#### About this exercise:
In the data below, find the line containing "Digitized Hematoxylin and", then set down that line and every later line up to and including the line containing "This section: metastatic", exactly.

**** Data excerpts

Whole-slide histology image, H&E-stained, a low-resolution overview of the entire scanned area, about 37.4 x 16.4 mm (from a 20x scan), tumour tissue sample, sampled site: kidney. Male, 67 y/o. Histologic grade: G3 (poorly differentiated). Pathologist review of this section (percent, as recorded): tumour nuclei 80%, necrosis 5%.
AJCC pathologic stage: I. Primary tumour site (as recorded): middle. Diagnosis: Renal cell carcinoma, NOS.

********
**** Data excerpts

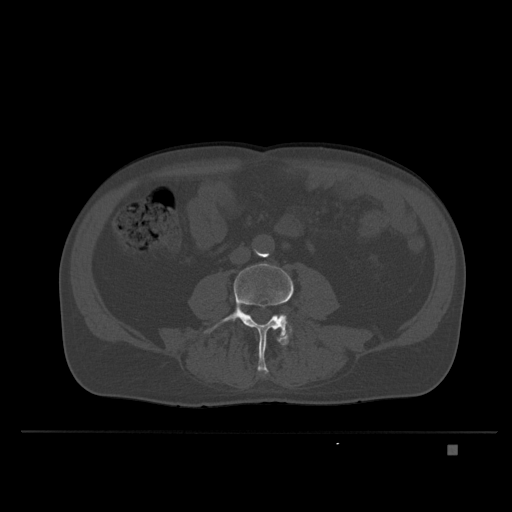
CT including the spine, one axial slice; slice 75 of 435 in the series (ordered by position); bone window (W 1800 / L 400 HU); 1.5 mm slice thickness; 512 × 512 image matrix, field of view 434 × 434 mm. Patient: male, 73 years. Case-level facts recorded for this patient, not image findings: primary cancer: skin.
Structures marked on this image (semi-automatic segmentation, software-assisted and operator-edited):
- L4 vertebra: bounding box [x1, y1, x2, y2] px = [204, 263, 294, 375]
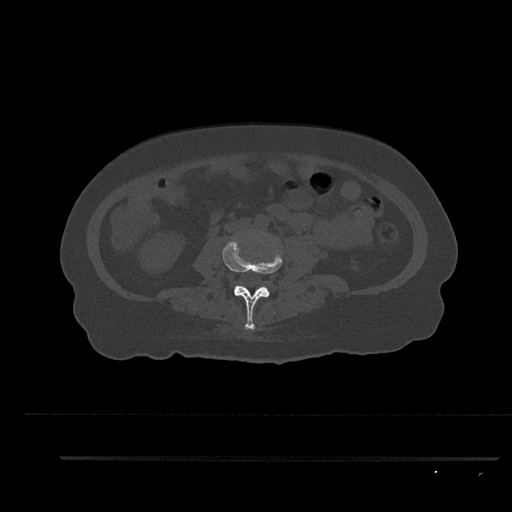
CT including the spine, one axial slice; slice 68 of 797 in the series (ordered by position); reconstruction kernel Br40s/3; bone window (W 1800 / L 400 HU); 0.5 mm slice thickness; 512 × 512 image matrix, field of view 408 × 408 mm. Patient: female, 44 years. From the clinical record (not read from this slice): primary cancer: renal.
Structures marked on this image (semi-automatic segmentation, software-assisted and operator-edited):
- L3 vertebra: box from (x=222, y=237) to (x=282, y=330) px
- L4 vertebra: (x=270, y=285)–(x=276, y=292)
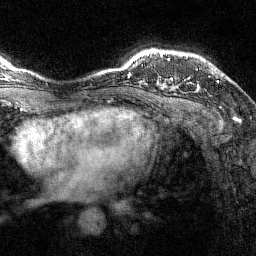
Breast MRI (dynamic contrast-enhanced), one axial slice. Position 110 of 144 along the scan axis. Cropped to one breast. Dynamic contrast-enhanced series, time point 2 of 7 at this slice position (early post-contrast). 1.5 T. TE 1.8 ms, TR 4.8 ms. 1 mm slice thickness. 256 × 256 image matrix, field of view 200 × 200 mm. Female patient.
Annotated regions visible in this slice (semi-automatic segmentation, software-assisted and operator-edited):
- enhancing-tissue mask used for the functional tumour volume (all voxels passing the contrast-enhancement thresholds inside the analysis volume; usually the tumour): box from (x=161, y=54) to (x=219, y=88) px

********
**** Data excerpts

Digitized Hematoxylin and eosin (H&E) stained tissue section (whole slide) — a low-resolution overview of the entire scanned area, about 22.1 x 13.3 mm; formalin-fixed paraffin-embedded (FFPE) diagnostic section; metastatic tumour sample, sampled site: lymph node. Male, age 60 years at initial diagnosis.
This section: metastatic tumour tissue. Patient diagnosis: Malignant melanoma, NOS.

********

#### Response:
Digitized Hematoxylin and eosin (H&E) stained tissue section (whole slide) — a low-resolution overview of the entire scanned area, about 22.1 x 13.3 mm; formalin-fixed paraffin-embedded (FFPE) diagnostic section; metastatic tumour sample, sampled site: lymph node. Male, age 60 years at initial diagnosis.
This section: metastatic tumour tissue. Patient diagnosis: Malignant melanoma, NOS.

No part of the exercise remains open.